Big Country Blue vs RAL 110-1
Big Country Blue is a Benjamin Moore color while RAL 110-1 comes from RAL Effect. Hue-wise, Big Country Blue belongs to the blue family and RAL 110-1 to the white family. At LRV 80 vs 16, RAL 110-1 will read as the brighter of the two — a 64-point gap that matters most in north-facing or low-light rooms. At ΔE 68.3, these are genuinely distinct colors — a strong contrast if used together, or a meaningful choice between two different directions. Below you'll find 1 real-room photo comparison where both colors appear side by side, plus 5 simulated room previews.

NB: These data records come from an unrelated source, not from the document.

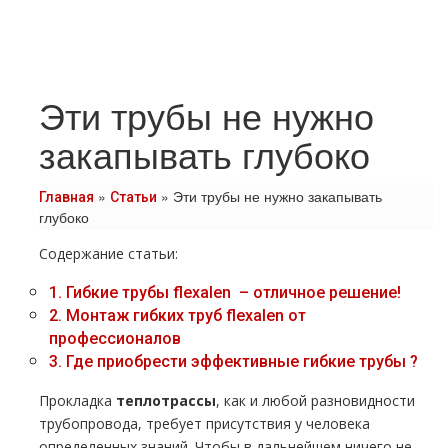
Эти трубы не нужно
закапывать глубоко
»
»
Эти трубы не нужно закапывать
Главная
Статьи
глубоко
Содержание статьи:
1.
Гибкие тpубы flехalеn – отличное решение!
2.
Монтаж гибких тpуб flехalеn от
профессионалов
3.
Где приобрести эффективные гибкие тpубы ?
Прокладка
тeплoтpaссы
, как и любой разновидности
тpубопровода, требует присутствия у человека
определенных знаний. Чтобы в дальнейшем ничего не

Big Country Blue vs RAL 110-1 in Real Spaces
1 real room side by side. Seeing Big Country Blue and RAL 110-1 in actual rooms makes the difference concrete; browse the spaces below to get a feel for how each color lives on a wall.
Kitchen
Kitchen lighting tends to be bright and directional, which sharpens contrast and makes undertone differences more apparent. The LRV gap is large enough that RAL 110-1 will make the room feel meaningfully brighter than Big Country Blue would.
Color Details
Big Country Blue vs RAL 110-1 Simulated Comparison
5 simulated room previews — drag the slider on each to see Big Country Blue on one side and RAL 110-1 on the other.
Digital color is approximate. These simulations are generated from the manufacturer's hex values and overlaid on grayscale room photos — your screen's calibration, brightness, and viewing angle all affect how they render. Before committing to either color, test physical samples in your own space under the light you actually live with.
More Big Country Blue comparisons
See how Big Country Blue stacks up against other well-photographed colors across different brands and tones.